Chery, another Chinese manufacturer, announced last month that it would open a plant near Barcelona, ​​Spain, as part of a joint venture with Spain’s EV Motors.
Other European countries are also keen for Chinese automakers to move to their home turf, with the idea that they would create jobs and strengthen domestic supply chains.
President Emmanuel Macron of France has made a concerted effort to attract more battery production, including from Chinese companies, to a northern region where factory jobs have been declining. Bruno Le Maire, France’s finance minister, went even further, stating that the Chinese auto industry is “very welcome in France”.
Given the prospect of Chinese firms expanding in their own backyard, many European automakers say they are more concerned about increasing their own competition than tariffs.

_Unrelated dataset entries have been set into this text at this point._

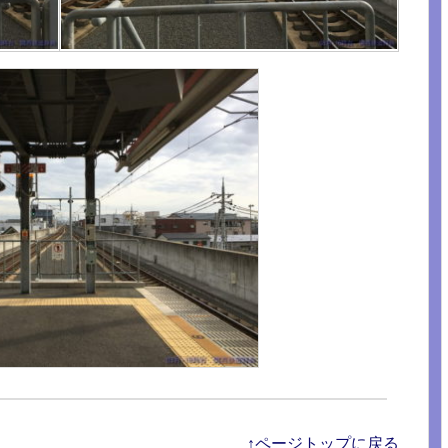
↑ページトップに戻る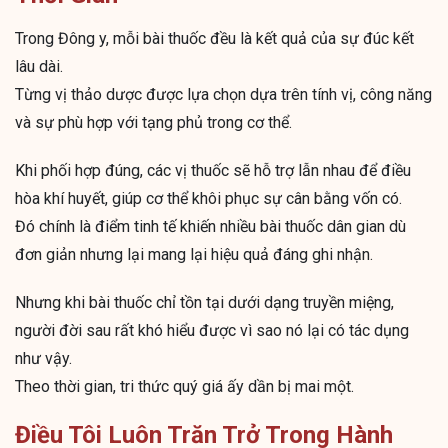
Trong Đông y, mỗi bài thuốc đều là kết quả của sự đúc kết
lâu dài.
Từng vị thảo dược được lựa chọn dựa trên tính vị, công năng
và sự phù hợp với tạng phủ trong cơ thể.
Khi phối hợp đúng, các vị thuốc sẽ hỗ trợ lẫn nhau để điều
hòa khí huyết, giúp cơ thể khôi phục sự cân bằng vốn có.
Đó chính là điểm tinh tế khiến nhiều bài thuốc dân gian dù
đơn giản nhưng lại mang lại hiệu quả đáng ghi nhận.
Nhưng khi bài thuốc chỉ tồn tại dưới dạng truyền miệng,
người đời sau rất khó hiểu được vì sao nó lại có tác dụng
như vậy.
Theo thời gian, tri thức quý giá ấy dần bị mai một.
Điều Tôi Luôn Trăn Trở Trong Hành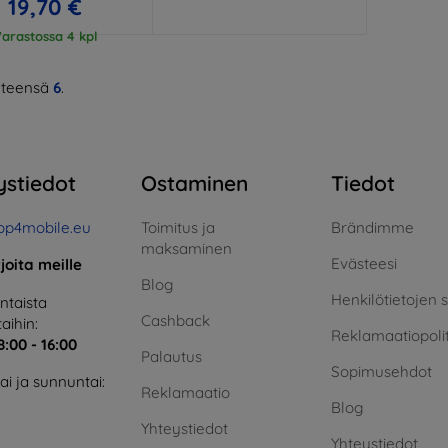
19,70 €
arastossa 4 kpl
teensä
6
.
ystiedot
Ostaminen
Tiedot
op4mobile.eu
Toimitus ja
Brändimme
maksaminen
Evästeesi
rjoita meille
Blog
Henkilötietojen 
taista
Cashback
aihin:
Reklamaatiopolit
8:00 - 16:00
Palautus
Sopimusehdot
i ja sunnuntai:
Reklamaatio
Blog
Yhteystiedot
Yhteystiedot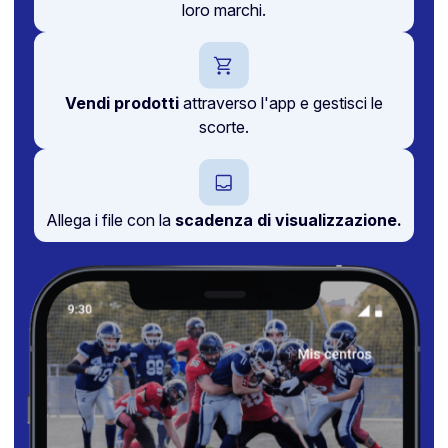
loro marchi.
Vendi prodotti
attraverso l'app e gestisci le
scorte.
Allega i file con la
scadenza di visualizzazione.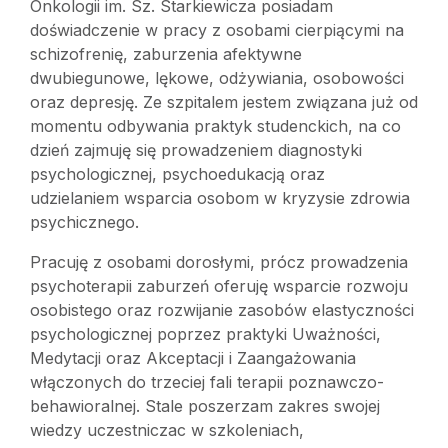
Onkologii im. Sz. Starkiewicza posiadam
doświadczenie w pracy z osobami cierpiącymi na
schizofrenię, zaburzenia afektywne
dwubiegunowe, lękowe, odżywiania, osobowości
oraz depresję. Ze szpitalem jestem związana już od
momentu odbywania praktyk studenckich, na co
dzień zajmuję się prowadzeniem diagnostyki
psychologicznej, psychoedukacją oraz
udzielaniem wsparcia osobom w kryzysie zdrowia
psychicznego.
Pracuję z osobami dorosłymi, prócz prowadzenia
psychoterapii zaburzeń oferuję wsparcie rozwoju
osobistego oraz rozwijanie zasobów elastyczności
psychologicznej poprzez praktyki Uważności,
Medytacji oraz Akceptacji i Zaangażowania
włączonych do trzeciej fali terapii poznawczo-
behawioralnej. Stale poszerzam zakres swojej
wiedzy uczestniczac w szkoleniach,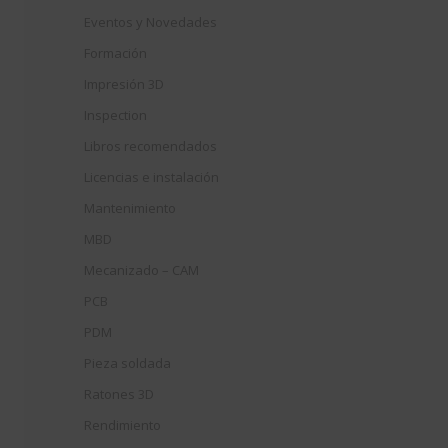
Eventos y Novedades
Formación
Impresión 3D
Inspection
Libros recomendados
Licencias e instalación
Mantenimiento
MBD
Mecanizado – CAM
PCB
PDM
Pieza soldada
Ratones 3D
Rendimiento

Volkswagen, which has several manufacturing and research sites in China, said it was concerned about the tariffs, which the company sees as harmful, especially when demand for electric cars in Europe is falling.
“Increasing EU import tariffs could trigger a fatal dynamic of measures and countermeasures and result in an escalation of trade conflicts,” the company said Wednesday in a statement. “We assume that the negative effects of the decision will outweigh any positive aspects.”
The tariffs are expected to take effect early next month. The affected companies and the Chinese government will then have several days to assess. The commission will then have until November before the final five-year tariffs come into force.